> Instructions to follow
In the records below, write out word for word the stretch from the line containing "podem ser feitos" through the line containing "Métodos de pagamento", with both of those lines included.
*** Data under study ***
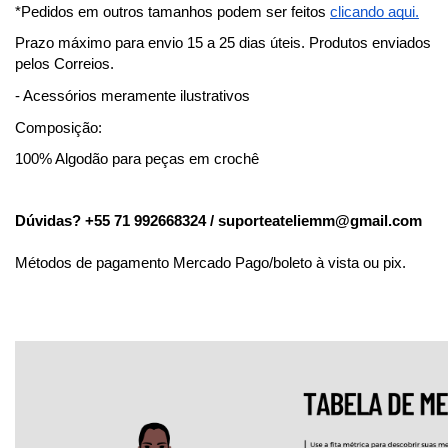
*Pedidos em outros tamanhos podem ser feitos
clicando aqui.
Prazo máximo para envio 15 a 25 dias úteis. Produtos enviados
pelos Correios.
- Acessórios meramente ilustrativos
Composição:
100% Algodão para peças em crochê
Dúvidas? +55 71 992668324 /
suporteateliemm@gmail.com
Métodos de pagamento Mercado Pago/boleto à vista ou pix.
*** End of Data under study ***
*** Data under study ***
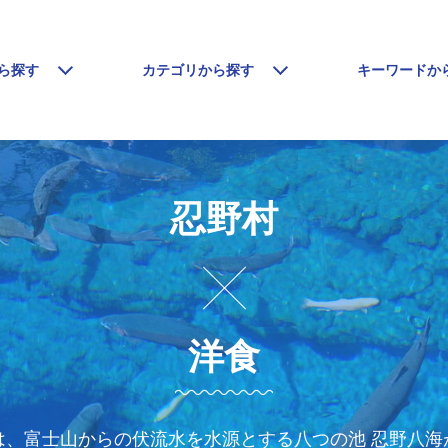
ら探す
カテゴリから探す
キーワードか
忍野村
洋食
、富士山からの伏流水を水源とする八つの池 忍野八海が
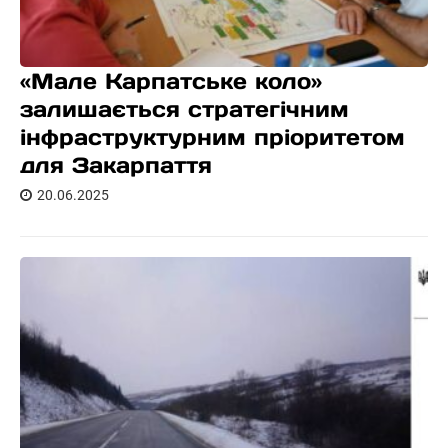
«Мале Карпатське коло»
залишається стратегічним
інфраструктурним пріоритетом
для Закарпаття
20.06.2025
*** End of Data under study ***
*** Data under study ***
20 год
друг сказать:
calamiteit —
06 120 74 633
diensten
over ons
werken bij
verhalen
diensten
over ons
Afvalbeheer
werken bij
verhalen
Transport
*** End of Data under study ***
> Exercise result
*Pedidos em outros tamanhos podem ser feitos
clicando aqui.
Prazo máximo para envio 15 a 25 dias úteis. Produtos enviados
pelos Correios.
- Acessórios meramente ilustrativos
Composição:
100% Algodão para peças em crochê
Dúvidas? +55 71 992668324 /
suporteateliemm@gmail.com
Métodos de pagamento Mercado Pago/boleto à vista ou pix.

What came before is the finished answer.